Когда вошли в алтарь, отец Павел взял серебряный крест, поднял его перед Тимофеем и Степкой.

— Клянитесь на кресте, что сохраните в тайне наши деяния и словеса, кои изреку я вам.

— Клянусь! — прошептал Тимофей.

Степка молчал.

— А ты?

— И я клянусь, — проговорил Степка, тряся лохматой бородой.

— Клянитесь же, что уста ваши не разверзнутся даже при пытках каленым железом, огнем, петлей.

Тимофей и Степка повторили слова клятвы.

— Клянитесь же, что сердца ваши не поддадутся соблазну богатства.

Отец Павел говорил о муках, которые ожидают клятвопреступников.

— Целуйте крест!

И священник поднес холодный крест к губам сначала Тимофею, потом Степке, затем заговорил вполголоса:

— Ленин распорядился изъять из церквей драгоценности и отдать их Америке за хлеб. В любой день к нам могут приехать комиссары. Верующие не захотят отдать украшение храмов божьих. И мы будем виноваты перед прихожанами, если позволим увезти драгоценности. Мой долг священника, а твой, Тимофей, церковного старосты — быть верными храму. Ты, Степан, — церковный сторож, тоже служишь верующим. Мы должны скрыть от Советской власти самое ценное, а что подешевле — придется отдать. Помните, что нас строго покарают, если мы не сохраним все в тайне. Поняли?

— Поняли.

— Как не понять!

— Ну, приступим с благословения господа-бога.

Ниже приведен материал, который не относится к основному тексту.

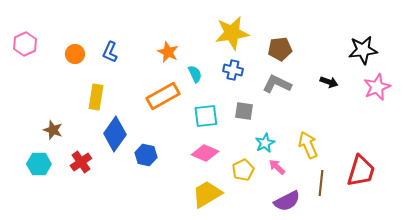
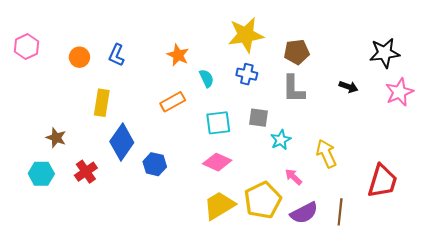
gray L-shape: (277, 84) -> (293, 89), turned -116
orange rectangle: (163, 96) -> (173, 102), size x0.7
cyan star: (265, 143) -> (281, 140), moved
yellow pentagon: (243, 170) -> (263, 200), moved, size x1.6
brown line: (321, 183) -> (340, 212), moved

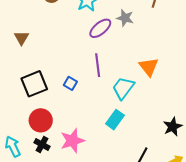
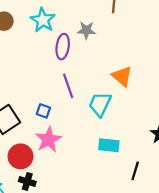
purple ellipse: (100, 28) -> (63, 47), turned -30
cyan rectangle: (115, 120) -> (109, 145), moved, turned 72
pink star: (72, 141) -> (48, 140), moved

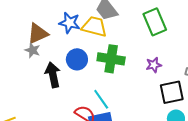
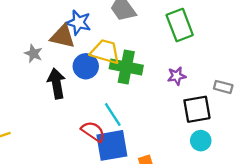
yellow trapezoid: (94, 27) -> (105, 52), moved
brown triangle: (38, 34) -> (63, 36), moved, turned 35

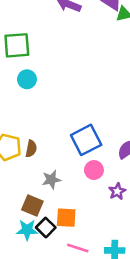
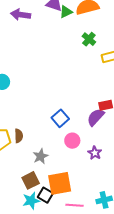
blue square: (86, 140) -> (60, 118), size x0.7
brown square: (32, 206) -> (31, 180), turned -36
orange square: (66, 218) -> (60, 183), size x1.4

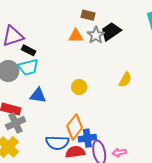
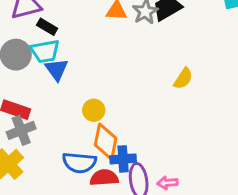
yellow circle: (79, 87) -> (94, 110), moved
blue triangle: (38, 95) -> (57, 70), moved, turned 42
orange diamond: (75, 127) -> (106, 142), turned -30

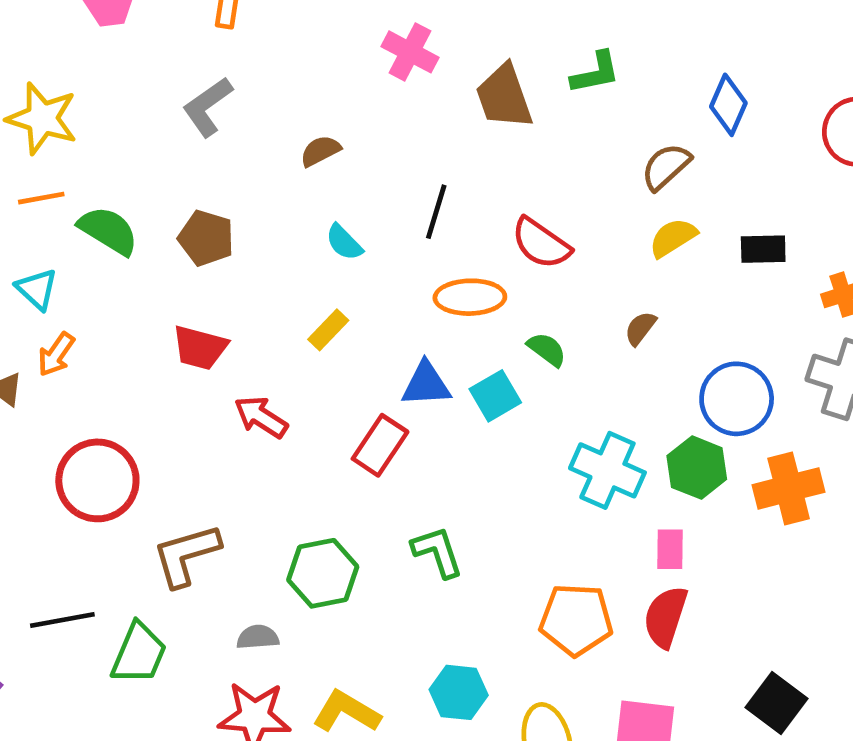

Отец Павел размашисто перекрестился, достал заранее приготовленные мешок и толстую конторскую книгу, раскрыл ее и прочитал:

— Чаша-дароносица, серебряная, золоченая, с драгоценными каменьями, подарена купцом Сарафанниковым. Давай ее, староста!

Тимофей откинул парчовое покрывало, открыл дверки ларца, вынул три чаши.

— Вот эту в мешок, — сказал отец Павел и сделал карандашиком пометку в книге.

За чашей пошли в мешок большой серебряный крест с золотой цепью, золотые ложки для причастия, драгоценные сосуды для приготовления «крови и тела Христа». «Кровью Христовой» называлось церковное виноградное вино, стоявшее в алтаре в огромных бутылях, а «тело господне» пекли из пшеничной муки.

Покончив с укладкой в мешок золотой и серебряной церковной утвари, отец Павел молча вышел из алтаря, кивнул на большую икону.

— Придется начать с богородицы.

Степка приставил к иконостасу лестницу, залез, открыл стеклянную крышку иконы, обернулся на попа, ожидая приказаний.

— Скидай оклад! — скомандовал священник, и густой бас его гулко раскатился по церкви.

Степка подковырнул листовое серебро, оно легко отстало вместе с маленькими гвоздиками.

— Как же, батюшка, — произнес Тимофей, тяжело дыша. — Заметно будет, что оклад снят.

— А мы фольгой серебро-то заменим. В описи не указано, что оклад из листового серебра.